#### Text passage:
↓

Tax Court of Canada Judgments

Decision Information

Decision Content

Date: 20010518

Dockets: 2000-2088-IT-I; 2000-3092-IT-I

BETWEEN:

GOPALACHARI RAGHAVAN,VASUNDARA RAGHAVAN,

Appellants,

and

HER MAJESTY THE QUEEN,

Respondent.

_____________________________________________________

Agent for the Appellants:                   Gopalachari Raghavan

Counsel for the Respondent:              Steven D. Leckie

_____________________________________________________

Reasons for Judgment

(delivered orally from the Bench on April 26, 2001 at Toronto, Ontario)

Campbell, J.

[1]            These appeals were heard together by consent of the parties on common evidence. Both appeals are in respect to the Appellants' 1996 and 1997 taxation years.

[2]            In computing her income in the 1996 and 1997 taxation years, the Appellant, Mrs. Vasundara Raghavan, deducted amounts as child care expenses and reported her marital status as "separated". In computing taxes payable for these same taxation years, this Appellant deducted a non-refundable tax credit for an equivalent to spouse amount. She also made application for the Goods and Services Tax (the "GST") credit and for the Harmonized Sales Tax (the "HST") credit as well as for the child tax benefit for these years on the basis that she was separated.

[3]            In assessing Mrs. Raghavan, the deductions for child care expenses were allowed as well as the non-refundable tax credits for the equivalent to spouse amounts in each of the taxation years. In addition, in determining the Appellant's entitlement for the GST credit and HST credit and for the child tax benefits, the Minister accepted Mrs. Raghavan's reported marital status as "separated".

[4]            The Minister reassessed and disallowed the child care expense deductions and allowed those deductions in computing the income of the Appellant Mr. G. Raghavan. The Minister also disallowed the non-refundable tax credit for an equivalent to spouse amount. A redetermination of Mrs. Raghavan's entitlement to the GST and HST credits and the child tax benefits was made on the basis that Mrs. Raghavan was not separated from the Appellant, Mr. G. Raghavan, in the 1996 and 1997 taxation years.

[5]            The Appellant, Mr. G. Raghavan, in computing income in these taxation years, and in making application for the GST and HST credits, deducted zero amount as child care expenses and reported his marital status as "separated". In assessing this Appellant, Mr. G. Raghavan, and in allowing him the GST and HST credits, the Minister did not allow a deduction for child care expenses and his reported marital status of "separated" was accepted by the Minister.

[6]            In reassessing this Appellant, Mr. G. Raghavan, the Minister allowed the deductions of the child care expenses, deductions previously claimed in the returns of income made by the Appellant, Mrs. Raghavan. A redetermination of the Appellant's (Mr. G. Raghavan) entitlement to the GST and HST credits was also made on the basis that the Appellant and his spouse, Mrs. V. Raghavan were not "separated" during these taxation years.

[7]            The primary issue to decide is whether during the 1996 and 1997 taxation years, the Appellants', Mr. and Mrs. Raghavan, were spouses pursuant to subsection 252(4) of the Income Tax Act (the "Act"). More specifically I must decide if the Appellants, who were not divorced, were living separate and apart while residing under the same roof. The entitlement of each of these Appellants to deductions for child care expenses and non-refundable tax credits for an equivalent to spouse amount, together with entitlement to GST and HST credits and child tax credits for the 1996 and 1997 taxation years, are dependent upon my decision in respect to this issue of living "separate and apart".

↑

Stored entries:
↓

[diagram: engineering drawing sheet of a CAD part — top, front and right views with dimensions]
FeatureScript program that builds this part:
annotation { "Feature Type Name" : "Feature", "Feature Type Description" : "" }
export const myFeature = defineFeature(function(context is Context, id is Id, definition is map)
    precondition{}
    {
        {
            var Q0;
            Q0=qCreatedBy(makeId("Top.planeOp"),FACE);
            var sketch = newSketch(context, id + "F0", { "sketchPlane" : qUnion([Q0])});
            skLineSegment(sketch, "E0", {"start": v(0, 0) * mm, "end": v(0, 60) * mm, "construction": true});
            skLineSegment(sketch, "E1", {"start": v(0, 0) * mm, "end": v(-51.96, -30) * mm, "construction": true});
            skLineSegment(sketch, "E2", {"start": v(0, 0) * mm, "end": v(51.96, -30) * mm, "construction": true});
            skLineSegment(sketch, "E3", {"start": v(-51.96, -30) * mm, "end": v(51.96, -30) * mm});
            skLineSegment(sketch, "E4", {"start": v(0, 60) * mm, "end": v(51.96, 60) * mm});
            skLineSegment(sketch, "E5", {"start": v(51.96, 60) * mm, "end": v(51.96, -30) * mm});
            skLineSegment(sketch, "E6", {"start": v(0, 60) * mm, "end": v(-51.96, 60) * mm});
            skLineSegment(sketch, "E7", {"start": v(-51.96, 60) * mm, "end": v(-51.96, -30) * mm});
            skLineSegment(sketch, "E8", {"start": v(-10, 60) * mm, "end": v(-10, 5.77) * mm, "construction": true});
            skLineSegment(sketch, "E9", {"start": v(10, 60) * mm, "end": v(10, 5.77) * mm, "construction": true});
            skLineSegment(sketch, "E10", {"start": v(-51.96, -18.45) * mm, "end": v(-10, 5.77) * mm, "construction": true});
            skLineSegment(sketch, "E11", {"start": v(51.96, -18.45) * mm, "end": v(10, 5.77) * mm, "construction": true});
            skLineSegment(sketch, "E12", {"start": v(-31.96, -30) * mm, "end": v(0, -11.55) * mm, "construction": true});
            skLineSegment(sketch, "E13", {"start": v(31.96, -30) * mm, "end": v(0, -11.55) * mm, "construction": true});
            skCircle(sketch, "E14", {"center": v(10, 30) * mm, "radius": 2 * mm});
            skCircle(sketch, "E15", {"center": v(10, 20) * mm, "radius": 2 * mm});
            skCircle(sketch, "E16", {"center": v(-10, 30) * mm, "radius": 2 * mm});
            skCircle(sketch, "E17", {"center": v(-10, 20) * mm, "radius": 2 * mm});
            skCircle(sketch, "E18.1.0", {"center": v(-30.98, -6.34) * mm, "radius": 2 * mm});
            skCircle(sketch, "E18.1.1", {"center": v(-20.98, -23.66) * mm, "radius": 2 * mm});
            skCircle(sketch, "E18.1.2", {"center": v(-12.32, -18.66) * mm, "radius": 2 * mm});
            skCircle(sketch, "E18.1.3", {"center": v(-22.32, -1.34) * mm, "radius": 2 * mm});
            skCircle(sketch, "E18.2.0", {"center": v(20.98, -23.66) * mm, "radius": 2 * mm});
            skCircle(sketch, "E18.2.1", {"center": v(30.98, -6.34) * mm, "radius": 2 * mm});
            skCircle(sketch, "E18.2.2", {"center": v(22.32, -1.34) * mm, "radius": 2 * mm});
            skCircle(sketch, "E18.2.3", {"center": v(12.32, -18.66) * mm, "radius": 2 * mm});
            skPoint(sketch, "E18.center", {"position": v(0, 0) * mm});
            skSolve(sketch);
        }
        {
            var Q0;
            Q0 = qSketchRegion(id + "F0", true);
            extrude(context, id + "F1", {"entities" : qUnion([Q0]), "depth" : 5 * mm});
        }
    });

↑

#### Work to do:
1: According to the Tax Court judgment, on what date and in what city were the reasons for judgment delivered orally?
2: Carry on the Tax Court judgment from the point where it ends.

#### Responses for each task:
1: April 26, 2001, in Toronto, Ontario.

2:
[8]            The Appellants have two sons and one daughter. Their evidence was that they separated in February, 1996. The husband testified that for approximately one week he moved out of the bungalow the family shared and then moved back into the basement suite of the house. Photos were submitted as an exhibit to show that the basement suite has kitchen, sleeping, and washroom facilities together with a separate exterior entrance. The Appellant, Mrs. Raghavan, stated that she continued to live in the upstairs part of the bungalow with the three children. She used the front entrance of the bungalow which was separate from that used by her husband. She testified that she added a lock and latch to the door that led from the upstairs to the basement suite. According to the evidence, the Appellants split the household bills including the mortgage on a percentage basis with the wife paying 70% and the husband paying 30%. No separation agreement was ever entered into and neither Appellant ever sought out the advice of a lawyer.

[9]            Subsection 252(4) is the governing provision here. It defines the word "spouse" and makes express reference to parties living in a conjugal relationship. Whether spouses are living separate and apart during any particular time involves a question of fact. Each case must necessarily be determined through a consideration of the particular circumstances and unique facts involved in that case.

[10]          In defining "separate and apart", J. Bowman in Kelner v. R., [1996] 1 C.T.C. 2687 relied upon and quoted the criteria set out in Cooper v. Cooper, (1972) 10 R.F.L. 184 as follows:

...generally speaking, a finding that the parties were living separate and apart from each other has been made where the following circumstances were present:

(i)         Spouses occupying separate bedrooms.

(ii)        Absence of sexual relations.

(iii)       Little, if any, communication between spouses.

(iv)       Wife performing no domestic services for husband.

(v)        Eating meals separately.

(vi)       No social activities together.

[11]          There are many cases in this area of the law but at the end of the day each case must be determined on its own unique facts viewed in their entirety.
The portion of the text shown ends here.